Figure EV5. Data related to Fig 7 .

Figure EV5

  1. HEK293 cells treated with Aβ1–42 peptide showed induction of Fuz/Fuz at both mRNA and protein levels. Lower panel shows the quantification of Fuz transcript and protein expression relative to controls. Error bars represent s.e.m., n = 3. Statistical analysis was performed using one‐way ANOVA followed by post hoc Tukey's test. ns represents no significant difference. *P < 0.05, ***P < 0.001.
  2. HEK293 cells transfected with Tau caused an increase in the expression levels of both Fuz transcript and Fuz protein. Lower panel shows the quantification of Fuz transcript and protein expression relative to controls. Error bars represent s.e.m., n = 3. Statistical analysis was performed using two‐tailed unpaired Student's t‐test. *P < 0.05. **P < 0.01.
  3. The mRNA and protein expression of Fuz/Fuz levels were elevated in α‐synuclein‐expressing HEK293 cells. Lower panel shows the quantification of relative Fuz transcript and protein expression relative to controls. Error bars represent s.e.m., n = 3. Statistical analysis was performed using two‐tailed unpaired Student's t‐test. *P < 0.05.
  4. Luciferase assay was performed to examine human Fuz promoter activity in Aβ1–42‐treated HEK293 cells. The activity of Fuz +68/+574, but not Fuz −1332/+574 was upregulated in Aβ1–42‐treated cells. Error bars represent s.e.m., n = 5. Statistical analysis was performed using two‐tailed unpaired Student's t‐test. ns represents no significant difference. *P < 0.05.

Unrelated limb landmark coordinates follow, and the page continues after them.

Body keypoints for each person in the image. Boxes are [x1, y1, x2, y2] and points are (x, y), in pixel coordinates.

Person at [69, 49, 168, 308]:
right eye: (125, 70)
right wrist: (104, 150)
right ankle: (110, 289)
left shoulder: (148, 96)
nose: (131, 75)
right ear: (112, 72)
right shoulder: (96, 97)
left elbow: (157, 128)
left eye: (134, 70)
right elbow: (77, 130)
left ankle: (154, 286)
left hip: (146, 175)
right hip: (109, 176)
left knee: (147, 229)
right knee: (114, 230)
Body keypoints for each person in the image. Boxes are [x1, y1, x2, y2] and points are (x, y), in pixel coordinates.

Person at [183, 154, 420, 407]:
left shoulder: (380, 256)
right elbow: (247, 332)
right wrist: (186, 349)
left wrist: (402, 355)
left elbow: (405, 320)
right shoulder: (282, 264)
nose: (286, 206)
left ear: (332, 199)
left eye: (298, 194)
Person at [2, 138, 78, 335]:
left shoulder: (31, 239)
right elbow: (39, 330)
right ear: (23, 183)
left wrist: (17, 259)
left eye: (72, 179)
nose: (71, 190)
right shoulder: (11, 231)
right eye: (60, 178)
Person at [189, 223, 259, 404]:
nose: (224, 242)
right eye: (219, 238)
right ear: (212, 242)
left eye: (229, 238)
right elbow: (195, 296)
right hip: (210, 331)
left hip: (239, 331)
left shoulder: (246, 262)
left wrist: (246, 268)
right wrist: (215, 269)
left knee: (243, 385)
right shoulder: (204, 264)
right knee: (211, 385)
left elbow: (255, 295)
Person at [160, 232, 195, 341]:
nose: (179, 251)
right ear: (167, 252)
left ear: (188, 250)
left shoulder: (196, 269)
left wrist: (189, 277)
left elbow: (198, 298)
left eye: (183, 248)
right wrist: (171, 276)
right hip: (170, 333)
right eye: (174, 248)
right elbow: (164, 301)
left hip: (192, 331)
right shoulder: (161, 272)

  5. Luciferase assay was performed to examine human Fuz promoter activity in Tau‐expressing HEK293 cells. Overexpression of Tau induced the transcriptional activity of Fuz +68/+574. Error bars represent s.e.m., n = 5. Statistical analysis was performed using two‐tailed unpaired Student's t‐test. ns represents no significant difference. ***P < 0.001.
  6. Luciferase assay was performed to examine human Fuz promoter activity in α‐synuclein‐expressing HEK293 cells. The activity of Fuz −2032/+574, but not Fuz −1332/+574 was upregulated in α‐synuclein‐expressing cells. Error bars represent s.e.m., n = 5. Statistical analysis was performed using two‐tailed unpaired Student's t‐test. ns represents no significant difference. **P < 0.01.

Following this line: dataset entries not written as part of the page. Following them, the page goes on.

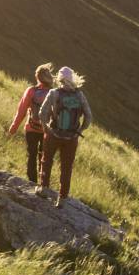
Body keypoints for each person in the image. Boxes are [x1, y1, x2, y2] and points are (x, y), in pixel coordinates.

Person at [36, 66, 91, 206]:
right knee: (66, 167)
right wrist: (79, 130)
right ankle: (63, 198)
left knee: (46, 161)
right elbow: (88, 117)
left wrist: (45, 128)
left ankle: (43, 188)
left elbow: (42, 113)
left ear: (59, 79)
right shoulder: (80, 95)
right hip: (71, 138)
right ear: (72, 79)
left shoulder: (54, 93)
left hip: (53, 134)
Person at [5, 64, 56, 188]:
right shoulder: (54, 93)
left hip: (31, 129)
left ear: (37, 77)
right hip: (47, 131)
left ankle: (32, 183)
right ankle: (43, 185)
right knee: (44, 158)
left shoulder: (31, 91)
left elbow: (21, 111)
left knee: (31, 156)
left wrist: (13, 127)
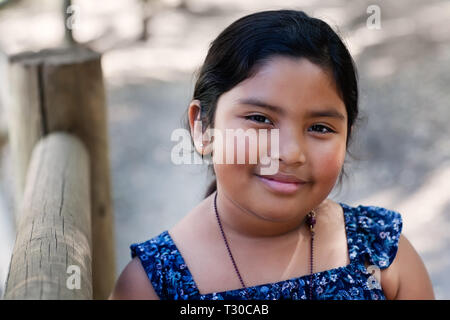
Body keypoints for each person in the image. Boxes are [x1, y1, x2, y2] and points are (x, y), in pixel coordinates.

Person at [109, 9, 435, 300]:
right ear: (203, 127)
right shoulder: (152, 285)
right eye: (260, 119)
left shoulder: (379, 252)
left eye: (320, 127)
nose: (291, 153)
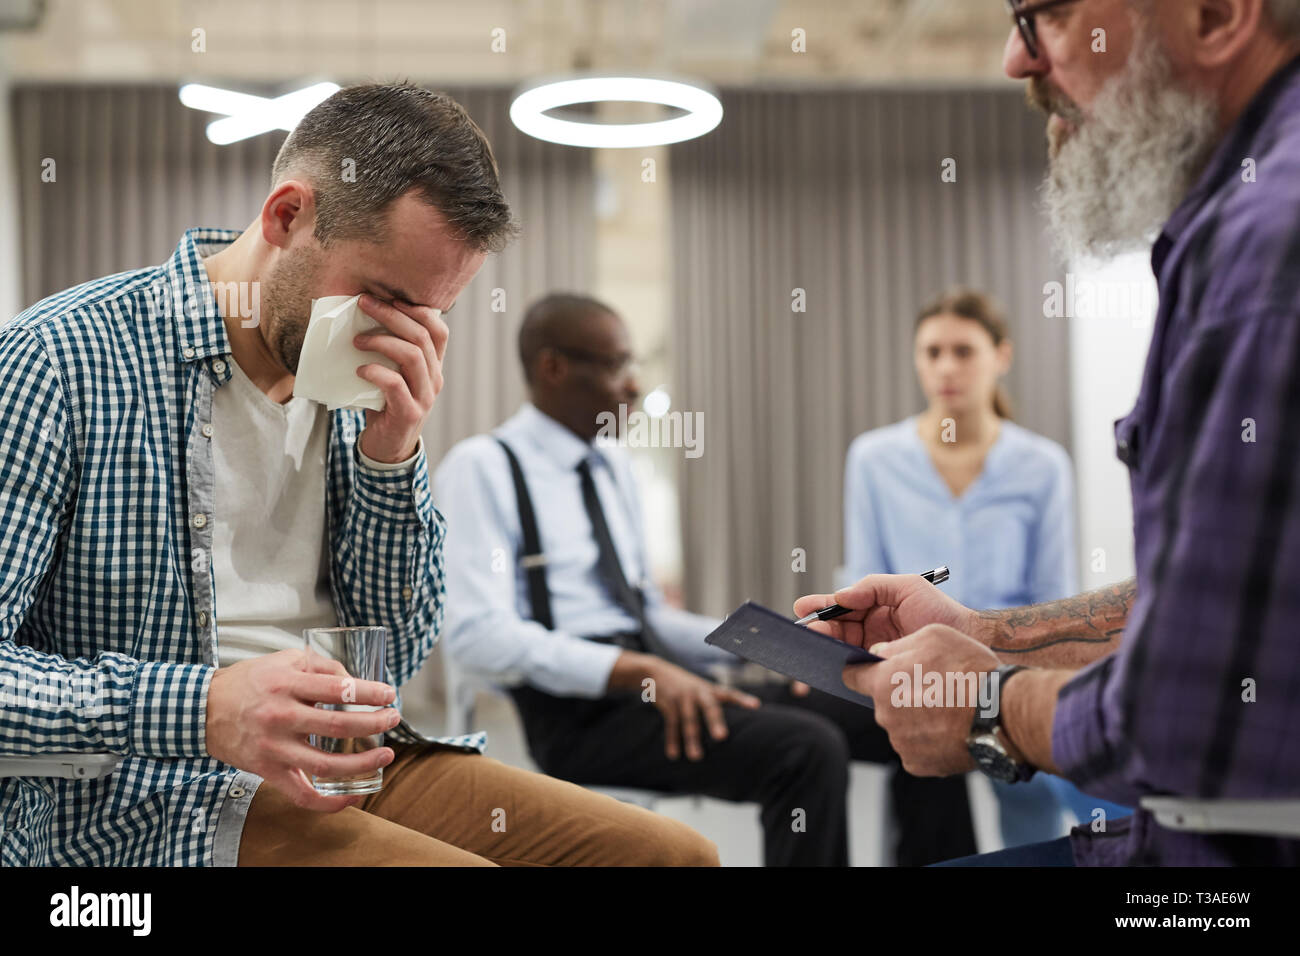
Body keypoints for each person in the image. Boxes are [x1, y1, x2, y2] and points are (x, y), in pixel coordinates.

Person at [0, 84, 718, 867]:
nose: (398, 338)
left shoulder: (356, 390)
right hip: (156, 792)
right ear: (286, 217)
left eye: (431, 314)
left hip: (348, 759)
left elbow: (398, 659)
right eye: (382, 298)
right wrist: (200, 706)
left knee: (672, 857)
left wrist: (393, 455)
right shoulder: (60, 362)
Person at [798, 0, 1300, 865]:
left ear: (1215, 15)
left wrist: (990, 704)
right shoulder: (1236, 222)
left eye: (1050, 16)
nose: (1014, 61)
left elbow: (1187, 727)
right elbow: (1196, 617)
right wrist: (988, 633)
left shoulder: (1265, 247)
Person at [432, 292, 979, 866]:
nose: (634, 385)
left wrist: (773, 645)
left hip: (657, 677)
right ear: (553, 368)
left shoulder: (614, 465)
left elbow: (647, 616)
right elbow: (477, 635)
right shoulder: (483, 468)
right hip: (577, 713)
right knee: (806, 749)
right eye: (618, 365)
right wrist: (640, 672)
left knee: (903, 704)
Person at [843, 288, 1128, 848]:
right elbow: (865, 584)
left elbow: (1055, 596)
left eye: (963, 351)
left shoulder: (1042, 466)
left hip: (1010, 664)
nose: (946, 367)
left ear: (1001, 356)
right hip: (912, 665)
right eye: (932, 352)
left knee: (1030, 812)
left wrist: (1003, 672)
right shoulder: (874, 459)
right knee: (921, 806)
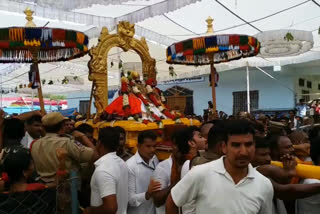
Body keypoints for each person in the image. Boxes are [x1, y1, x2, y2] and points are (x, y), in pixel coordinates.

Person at [166, 120, 274, 214]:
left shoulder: (264, 185)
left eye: (248, 144)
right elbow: (172, 201)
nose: (243, 152)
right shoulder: (200, 173)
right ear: (223, 147)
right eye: (236, 145)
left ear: (254, 146)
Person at [30, 112, 97, 184]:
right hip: (67, 187)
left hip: (44, 188)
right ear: (62, 126)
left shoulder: (35, 143)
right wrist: (83, 137)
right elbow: (95, 155)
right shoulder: (67, 142)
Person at [84, 127, 128, 214]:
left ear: (99, 143)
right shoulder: (121, 163)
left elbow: (111, 208)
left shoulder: (103, 170)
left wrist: (91, 211)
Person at [152, 128, 190, 214]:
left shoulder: (194, 164)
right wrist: (179, 182)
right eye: (176, 145)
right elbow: (157, 201)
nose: (178, 149)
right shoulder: (163, 167)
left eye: (182, 145)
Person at [126, 130, 161, 214]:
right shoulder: (130, 166)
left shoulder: (154, 159)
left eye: (154, 146)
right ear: (138, 146)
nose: (152, 150)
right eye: (148, 146)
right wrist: (147, 194)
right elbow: (130, 200)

  7. YY1 protein was sequestered to the Aβ1–42 aggregates (green) in HEK293 cells. Endogenous YY1 (red) was stained with anti‐YY1 antibody. YY1ΔREPO, but not YY1155–414 protein (red), was sequestered to the Aβ1–42 aggregates (green) in HEK293 cells. Cell nuclei (blue) were stained with Hoechst 33342. Scale bars: 5 μm. n = 3.

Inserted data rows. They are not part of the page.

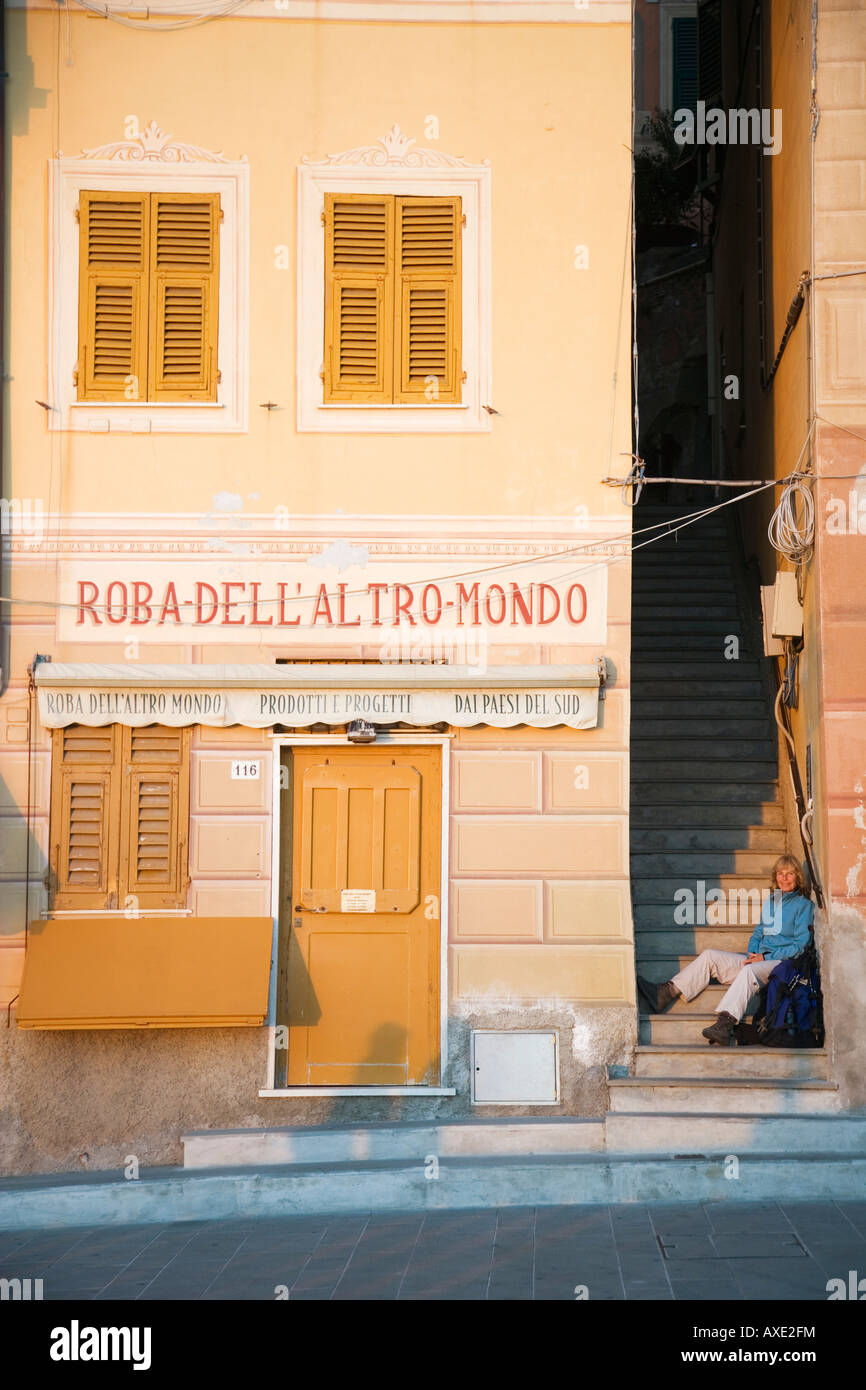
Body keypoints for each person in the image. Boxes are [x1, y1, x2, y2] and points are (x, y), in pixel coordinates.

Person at [636, 855, 815, 1045]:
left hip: (782, 965)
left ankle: (724, 1023)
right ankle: (665, 992)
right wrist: (751, 954)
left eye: (789, 874)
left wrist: (765, 956)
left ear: (798, 877)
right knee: (710, 956)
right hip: (758, 961)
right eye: (780, 873)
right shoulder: (773, 901)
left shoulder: (804, 906)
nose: (784, 878)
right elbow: (758, 932)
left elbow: (800, 946)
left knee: (748, 971)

  8. YY1 protein was not sequestered to the Tau aggregates (green) in HEK293 cells. Endogenous YY1 (red) was stained with anti‐YY1 antibody. Cell nuclei (blue) were stained with Hoechst 33342. Scale bars: 5 μm. n = 3.
  9. The nuclear localization of YY1 was not changed in α‐synuclein‐expressing HEK293 cells. Endogenous YY1 (red) was stained with anti‐YY1 antibody. Cell nuclei (blue) were stained with Hoechst 33342. Scale bars: 5 μm. n = 3.
Data information: beta‐actin or beta‐tubulin was used as loading control. n represents the number of biological replicates. Only representative images, gels and blots are shown.Source data are available online for this figure.